:: Your instructions ::
Each entry should be duplicated verbatim; its pictures should not be.

:: Available data ::
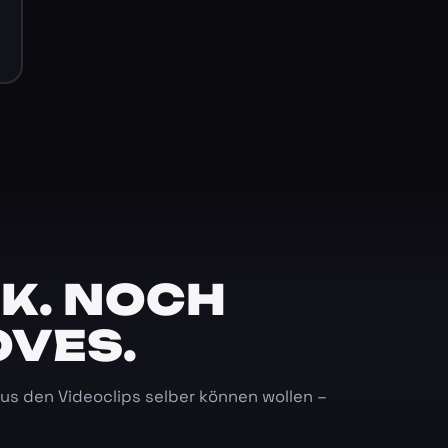
K. NOCH
OVES.
 aus den Videoclips selber können wollen –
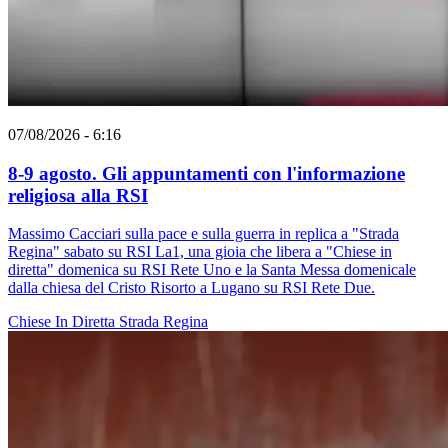
07/08/2026 - 6:16
8-9 agosto. Gli appuntamenti con l'informazione
religiosa alla RSI
Massimo Cacciari sulla pace e sulla guerra in replica a "Strada
Regina" sabato su RSI La1, una gioia che libera a "Chiese in
diretta" domenica su RSI Rete Uno e la Santa Messa domenicale
dalla chiesa del Cristo Risorto a Lugano su RSI Rete Due.
Chiese In Diretta
Strada Regina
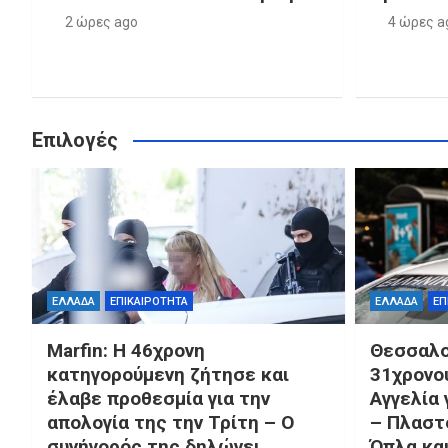
2 ώρες ago
4 ώρες a
Επιλογές
ΕΛΛΑΔΑ
ΕΠΙΚΑΙΡΟΤΗΤΑ
ΕΛΛΑΔΑ
ΕΠ
Marfin: Η 46χρονη
Θεσσαλο
κατηγορούμενη ζήτησε και
31χρονο
έλαβε προθεσμία για την
Αγγελία 
απολογία της την Τρίτη – Ο
– Πλαστ
συνήγορός της δηλώνει
Όπλα κα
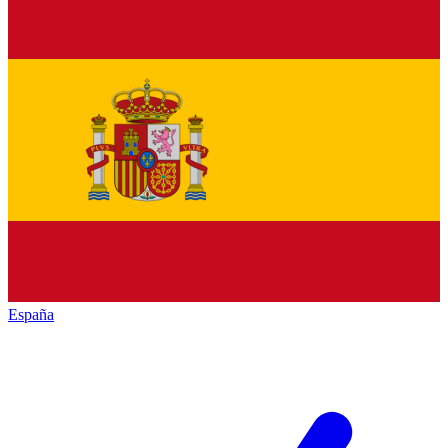
España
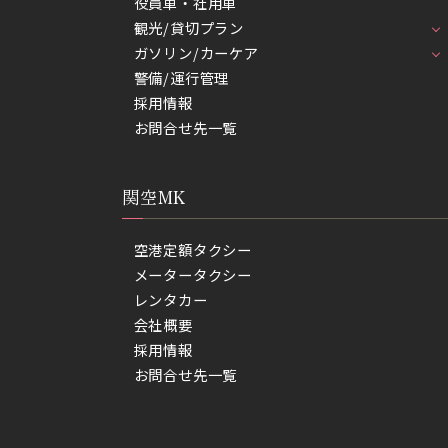
役員車・社用車
観光/貸切プラン
ガソリン/カーケア
警備/運行管理
採用情報
お問合せ先一覧
関空MK
空港定額タクシー
メータータクシー
レンタカー
会社概要
採用情報
お問合せ先一覧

:: Worked solution ::
K. NOCH
OVES.
 aus den Videoclips selber können wollen –
07/08/2026 - 6:16
8-9 agosto. Gli appuntamenti con l'informazione
religiosa alla RSI
Massimo Cacciari sulla pace e sulla guerra in replica a "Strada
Regina" sabato su RSI La1, una gioia che libera a "Chiese in
diretta" domenica su RSI Rete Uno e la Santa Messa domenicale
dalla chiesa del Cristo Risorto a Lugano su RSI Rete Due.
Chiese In Diretta
Strada Regina
2 ώρες ago
4 ώρες a
Επιλογές
ΕΛΛΑΔΑ
ΕΠΙΚΑΙΡΟΤΗΤΑ
ΕΛΛΑΔΑ
ΕΠ
Marfin: Η 46χρονη
Θεσσαλο
κατηγορούμενη ζήτησε και
31χρονο
έλαβε προθεσμία για την
Αγγελία 
απολογία της την Τρίτη – Ο
– Πλαστ
συνήγορός της δηλώνει
Όπλα κα
España
役員車・社用車
観光/貸切プラン
ガソリン/カーケア
警備/運行管理
採用情報
お問合せ先一覧
関空MK
空港定額タクシー
メータータクシー
レンタカー
会社概要
採用情報
お問合せ先一覧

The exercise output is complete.